In my conversations with thoughtful people about the future of Israel, I have heard many idealists advocate a One State solution, with the state in question envisioned as diverse, multicultural, tolerant, pluralistic, and democratic: Jews and Arabs living side by side in peace and harmony. I love this idea, despite having doubts as to whether it can be achieved in the lifetime of anyone currently on earth. But it seems to me that believing in the possibility of two groups of people who hate and fear each other living peacefully together requires cultivating the ability to do the same. If advocates for a “Free Palestine” cannot tolerate sharing classrooms, festivals, and literary magazines with those who support the continued existence of the State of Israel, then how on earth is a peaceful solution possible in Gaza?
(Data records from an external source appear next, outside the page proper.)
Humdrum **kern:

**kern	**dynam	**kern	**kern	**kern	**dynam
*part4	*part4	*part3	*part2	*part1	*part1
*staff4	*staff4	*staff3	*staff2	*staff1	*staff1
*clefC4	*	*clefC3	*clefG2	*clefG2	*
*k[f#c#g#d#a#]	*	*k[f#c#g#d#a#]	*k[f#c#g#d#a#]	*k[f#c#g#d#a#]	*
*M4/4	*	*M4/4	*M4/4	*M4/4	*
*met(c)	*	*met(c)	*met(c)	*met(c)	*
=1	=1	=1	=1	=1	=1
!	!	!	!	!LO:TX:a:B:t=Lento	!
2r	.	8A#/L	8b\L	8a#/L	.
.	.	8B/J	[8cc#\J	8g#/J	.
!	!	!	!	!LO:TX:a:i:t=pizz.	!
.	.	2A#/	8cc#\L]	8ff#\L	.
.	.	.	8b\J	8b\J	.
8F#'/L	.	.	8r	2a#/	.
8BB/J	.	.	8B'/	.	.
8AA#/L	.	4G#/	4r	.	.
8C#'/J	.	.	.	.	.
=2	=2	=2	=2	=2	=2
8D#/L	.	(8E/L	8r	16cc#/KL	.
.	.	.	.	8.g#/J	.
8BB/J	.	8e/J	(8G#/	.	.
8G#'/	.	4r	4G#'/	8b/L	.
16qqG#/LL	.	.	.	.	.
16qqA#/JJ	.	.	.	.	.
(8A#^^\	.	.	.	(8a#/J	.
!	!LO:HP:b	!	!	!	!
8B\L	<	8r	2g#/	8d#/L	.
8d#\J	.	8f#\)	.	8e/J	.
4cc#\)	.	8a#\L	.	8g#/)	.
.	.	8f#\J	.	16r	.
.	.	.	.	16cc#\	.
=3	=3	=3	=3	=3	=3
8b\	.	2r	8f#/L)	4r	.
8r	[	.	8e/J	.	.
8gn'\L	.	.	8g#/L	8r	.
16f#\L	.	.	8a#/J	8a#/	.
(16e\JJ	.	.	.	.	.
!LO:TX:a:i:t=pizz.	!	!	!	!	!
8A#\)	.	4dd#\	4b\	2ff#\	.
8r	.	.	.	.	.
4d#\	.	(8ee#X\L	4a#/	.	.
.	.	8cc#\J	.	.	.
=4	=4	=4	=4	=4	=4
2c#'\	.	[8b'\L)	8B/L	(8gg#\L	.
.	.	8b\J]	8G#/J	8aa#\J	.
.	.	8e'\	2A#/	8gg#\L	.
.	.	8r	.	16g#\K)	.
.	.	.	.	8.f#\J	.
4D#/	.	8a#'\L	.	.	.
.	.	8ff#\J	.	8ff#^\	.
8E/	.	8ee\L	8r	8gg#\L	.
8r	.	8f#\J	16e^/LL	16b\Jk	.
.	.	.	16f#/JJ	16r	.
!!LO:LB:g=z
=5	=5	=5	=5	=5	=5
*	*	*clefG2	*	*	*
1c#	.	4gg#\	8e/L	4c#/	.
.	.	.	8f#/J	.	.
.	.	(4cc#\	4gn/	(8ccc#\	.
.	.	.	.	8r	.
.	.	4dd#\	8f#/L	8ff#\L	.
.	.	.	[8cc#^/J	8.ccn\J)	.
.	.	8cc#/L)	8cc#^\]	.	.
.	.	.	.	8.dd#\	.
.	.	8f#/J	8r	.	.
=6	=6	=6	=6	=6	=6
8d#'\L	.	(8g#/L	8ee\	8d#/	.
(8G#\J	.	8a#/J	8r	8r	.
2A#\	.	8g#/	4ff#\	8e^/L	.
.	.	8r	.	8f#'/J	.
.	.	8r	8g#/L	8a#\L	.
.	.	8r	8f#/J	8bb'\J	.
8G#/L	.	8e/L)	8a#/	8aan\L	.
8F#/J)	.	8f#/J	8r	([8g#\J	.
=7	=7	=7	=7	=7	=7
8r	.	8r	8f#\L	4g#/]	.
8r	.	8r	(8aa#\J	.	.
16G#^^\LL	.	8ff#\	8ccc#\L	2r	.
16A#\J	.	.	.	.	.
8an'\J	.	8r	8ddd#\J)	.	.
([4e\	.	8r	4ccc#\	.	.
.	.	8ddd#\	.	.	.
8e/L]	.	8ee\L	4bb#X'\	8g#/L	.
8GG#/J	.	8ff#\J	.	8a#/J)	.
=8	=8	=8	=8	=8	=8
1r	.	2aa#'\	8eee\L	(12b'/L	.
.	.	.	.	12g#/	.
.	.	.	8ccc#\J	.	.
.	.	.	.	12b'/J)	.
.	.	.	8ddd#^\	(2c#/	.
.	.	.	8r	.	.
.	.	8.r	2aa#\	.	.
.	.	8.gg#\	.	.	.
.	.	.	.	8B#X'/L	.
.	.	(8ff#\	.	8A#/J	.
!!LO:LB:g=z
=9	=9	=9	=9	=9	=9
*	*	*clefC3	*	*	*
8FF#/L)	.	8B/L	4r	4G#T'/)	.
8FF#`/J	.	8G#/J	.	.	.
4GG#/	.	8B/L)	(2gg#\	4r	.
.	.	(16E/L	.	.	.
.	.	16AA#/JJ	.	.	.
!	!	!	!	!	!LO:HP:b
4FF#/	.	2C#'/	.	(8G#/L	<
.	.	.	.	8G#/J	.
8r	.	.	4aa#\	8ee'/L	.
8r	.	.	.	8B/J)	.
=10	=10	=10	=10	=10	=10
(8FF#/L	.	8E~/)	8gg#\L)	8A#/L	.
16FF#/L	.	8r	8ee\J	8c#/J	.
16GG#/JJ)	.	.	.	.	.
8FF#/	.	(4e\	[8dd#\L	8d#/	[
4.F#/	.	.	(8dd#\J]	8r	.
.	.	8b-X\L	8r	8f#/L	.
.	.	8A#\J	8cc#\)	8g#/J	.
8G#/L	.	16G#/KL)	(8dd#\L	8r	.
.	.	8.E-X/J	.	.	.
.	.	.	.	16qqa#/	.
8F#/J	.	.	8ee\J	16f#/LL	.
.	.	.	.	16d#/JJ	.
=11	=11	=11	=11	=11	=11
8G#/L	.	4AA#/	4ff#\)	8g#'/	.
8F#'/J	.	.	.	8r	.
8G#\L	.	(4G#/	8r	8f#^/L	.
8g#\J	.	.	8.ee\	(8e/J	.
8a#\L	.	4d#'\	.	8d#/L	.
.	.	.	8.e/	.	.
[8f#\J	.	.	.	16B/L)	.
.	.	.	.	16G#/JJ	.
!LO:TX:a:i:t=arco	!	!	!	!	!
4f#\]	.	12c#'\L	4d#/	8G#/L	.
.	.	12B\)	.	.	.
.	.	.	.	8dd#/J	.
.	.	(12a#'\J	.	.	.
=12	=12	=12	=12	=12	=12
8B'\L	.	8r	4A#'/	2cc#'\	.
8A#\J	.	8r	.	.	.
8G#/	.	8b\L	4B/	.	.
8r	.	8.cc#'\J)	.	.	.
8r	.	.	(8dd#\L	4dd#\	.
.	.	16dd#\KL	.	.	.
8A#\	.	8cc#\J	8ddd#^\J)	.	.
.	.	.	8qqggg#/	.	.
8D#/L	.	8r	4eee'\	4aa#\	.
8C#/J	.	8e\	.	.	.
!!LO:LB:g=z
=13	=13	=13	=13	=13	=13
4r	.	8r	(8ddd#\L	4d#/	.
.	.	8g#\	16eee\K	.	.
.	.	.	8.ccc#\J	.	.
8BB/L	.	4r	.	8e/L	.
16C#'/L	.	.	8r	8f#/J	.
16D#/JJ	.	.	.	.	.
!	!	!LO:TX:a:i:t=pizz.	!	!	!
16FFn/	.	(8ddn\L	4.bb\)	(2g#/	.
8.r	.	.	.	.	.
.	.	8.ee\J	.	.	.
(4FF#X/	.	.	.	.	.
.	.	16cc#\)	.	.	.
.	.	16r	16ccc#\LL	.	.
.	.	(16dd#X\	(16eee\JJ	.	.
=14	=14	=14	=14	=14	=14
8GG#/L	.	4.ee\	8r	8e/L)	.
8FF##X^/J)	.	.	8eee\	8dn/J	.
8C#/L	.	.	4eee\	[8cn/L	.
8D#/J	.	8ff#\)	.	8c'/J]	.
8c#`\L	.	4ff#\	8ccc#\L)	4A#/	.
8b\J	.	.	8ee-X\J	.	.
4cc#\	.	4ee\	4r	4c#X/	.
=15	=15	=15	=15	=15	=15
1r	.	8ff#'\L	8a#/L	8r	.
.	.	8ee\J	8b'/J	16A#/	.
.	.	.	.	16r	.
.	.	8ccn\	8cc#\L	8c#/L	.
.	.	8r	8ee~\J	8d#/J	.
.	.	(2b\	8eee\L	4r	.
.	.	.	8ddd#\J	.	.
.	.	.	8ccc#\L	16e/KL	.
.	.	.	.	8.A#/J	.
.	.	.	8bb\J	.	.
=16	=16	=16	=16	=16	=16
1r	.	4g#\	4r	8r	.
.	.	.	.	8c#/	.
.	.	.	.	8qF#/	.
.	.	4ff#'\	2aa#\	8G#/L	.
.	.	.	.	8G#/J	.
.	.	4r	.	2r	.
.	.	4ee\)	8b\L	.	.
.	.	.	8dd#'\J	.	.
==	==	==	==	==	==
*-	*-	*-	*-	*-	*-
If there is an outcome that is neither gladiatorial nor genocidal, shouldn’t artists, whose job it is to imagine, be the ones to show us what it looks like?
In this light, the various displays of “strength,” “principle” and “courage” at American institutions of Arts and Letters look more like weakness, selfishness, and jejune posturing. The real business of waging peace requires working with people who disagree with you and staying engaged in a struggle that will inevitably result in conflicts among allies. Perhaps those who are calling for a #ceasefirenow don’t understand how ceasefires are actually achieved: two parties who hate each other sit down in the same room and hammer out an outcome that neither one likes but that they both can live with.
With a sigh,
Dashka
It's moments like we're in now where I cannot stop thinking about horseshoe theory. Great, nuanced piece–I have found it interesting how many voices taking a stand by silencing themselves have also not spoken up about the unmitigated literary censorship happening across the country.
Great essay. I think you’re a bit too tough on Israel—considering Oct. 7 and Iran’s missile barrage—but overall fair, reasonable and passionate for the good. I’m very concerned about what seem to be totalitarian tendencies on the Left. Isn’t it bad enough that the extreme right is heading in authoritarian directions?